= What the task asks =
Starting at the line that contains "What is the X" and ending with the last of the items below, copy every line word for word. Omit the pictures.

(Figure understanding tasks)
■ ■ ■ ■

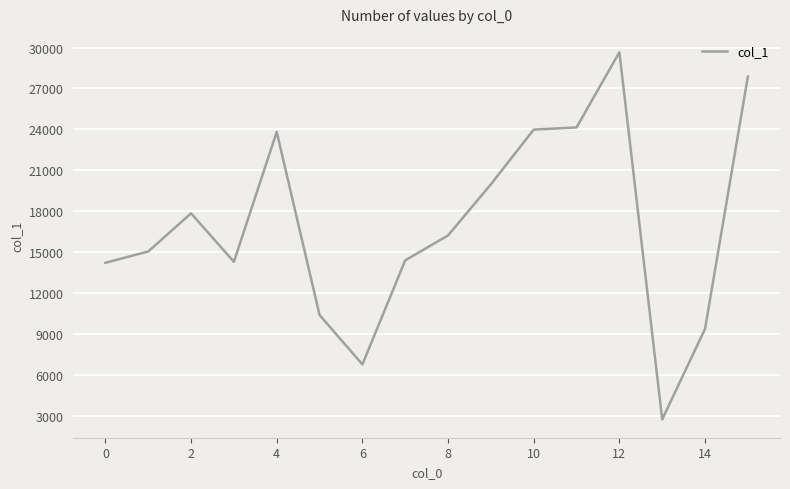

What is the difference between the maximum and minimum values?

26873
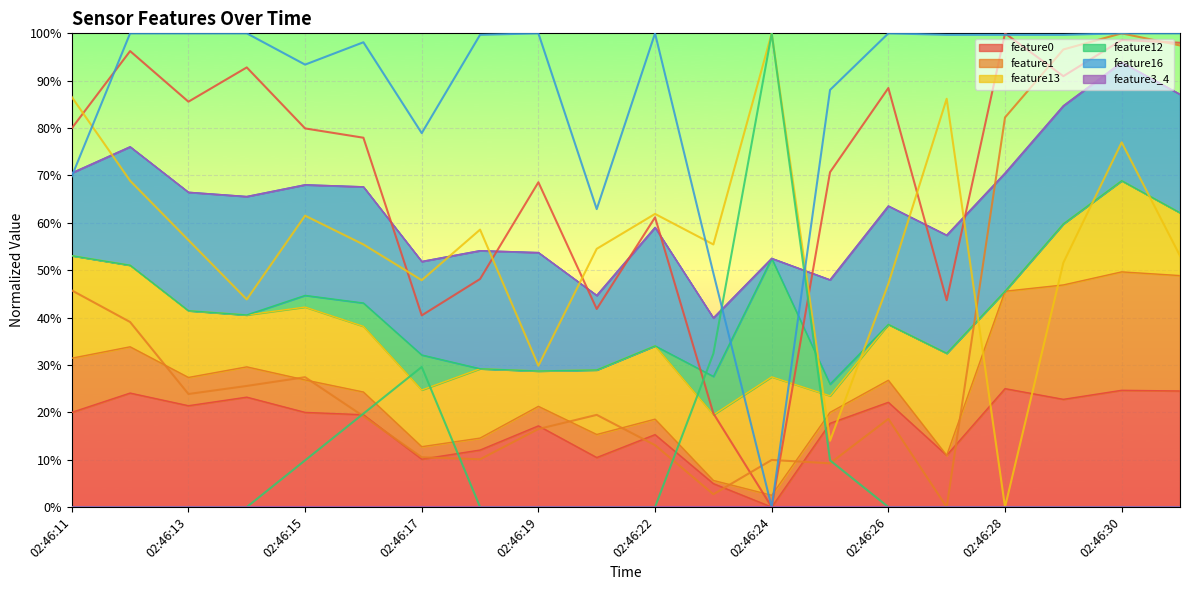

What is the label of the 20th point from the right?

02:46:11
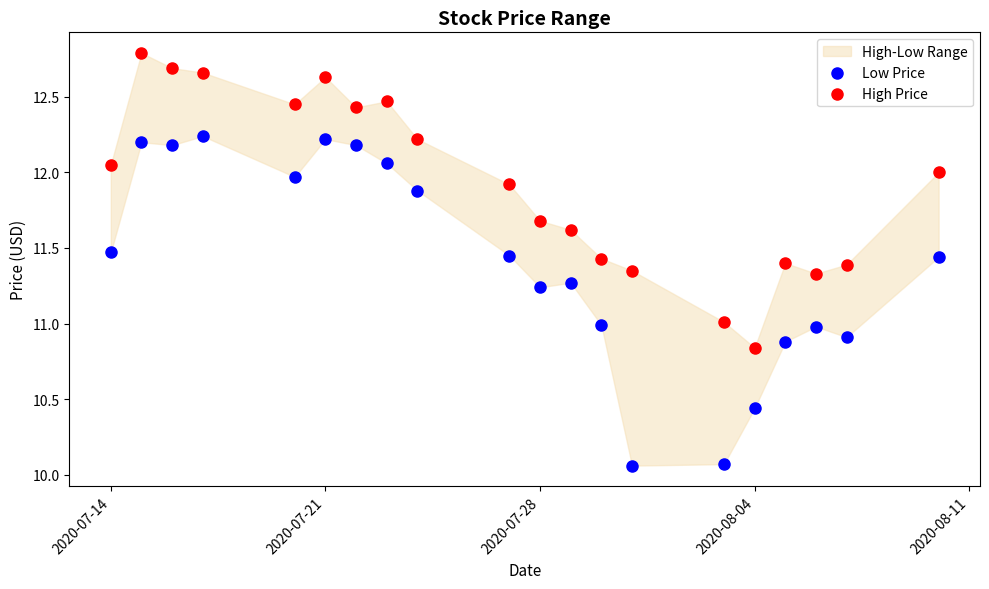

What is the X range (max minus min) for the scatter plot?

27.0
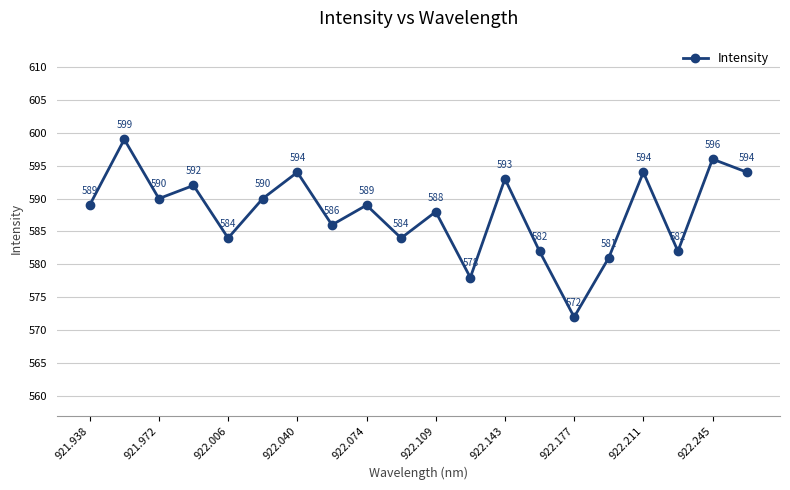

How many distinct data groups are displayed?

1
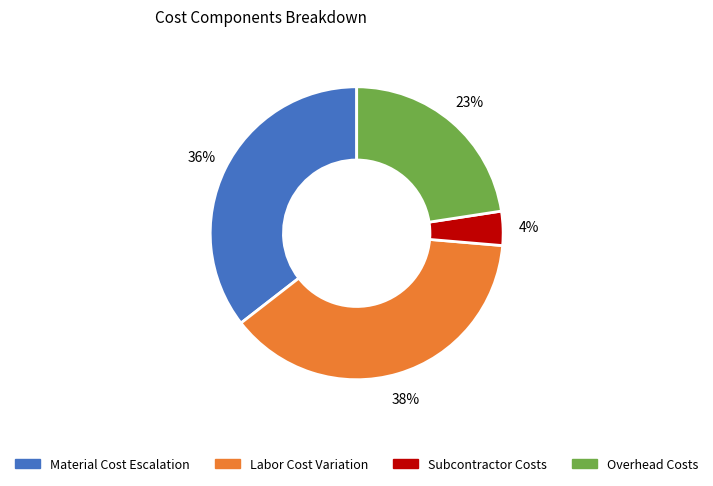

What percentage is the Overhead Costs slice, to the nearest percent?

23%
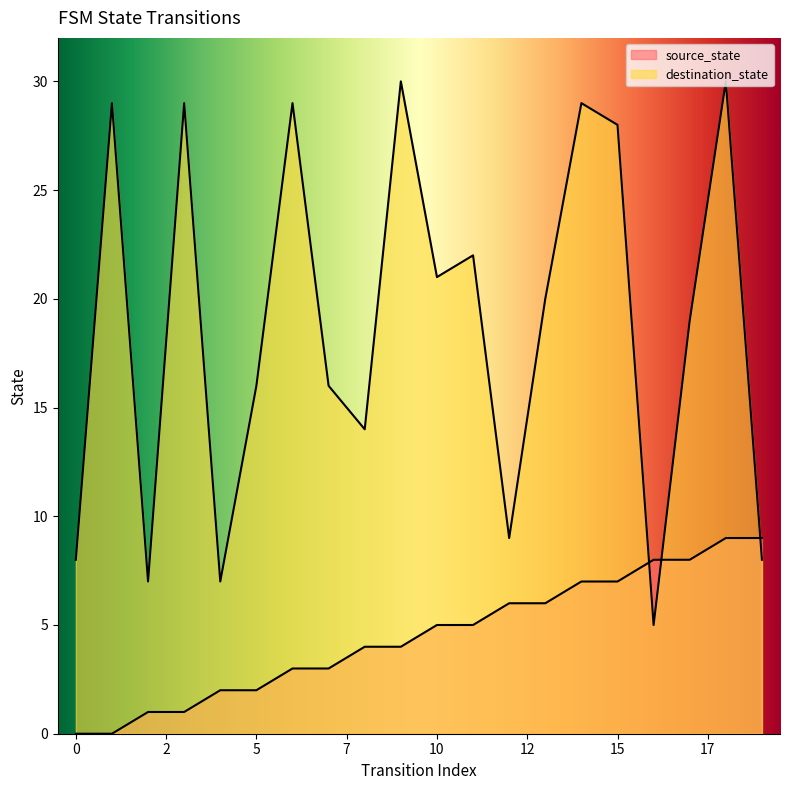

At which label is source_state closest to 4?

8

■ ■ ■ ■

= Answer to the problem =
What is the X range (max minus min) for the scatter plot?

27.0

How many distinct data groups are displayed?

1

What percentage is the Overhead Costs slice, to the nearest percent?

23%

At which label is source_state closest to 4?

8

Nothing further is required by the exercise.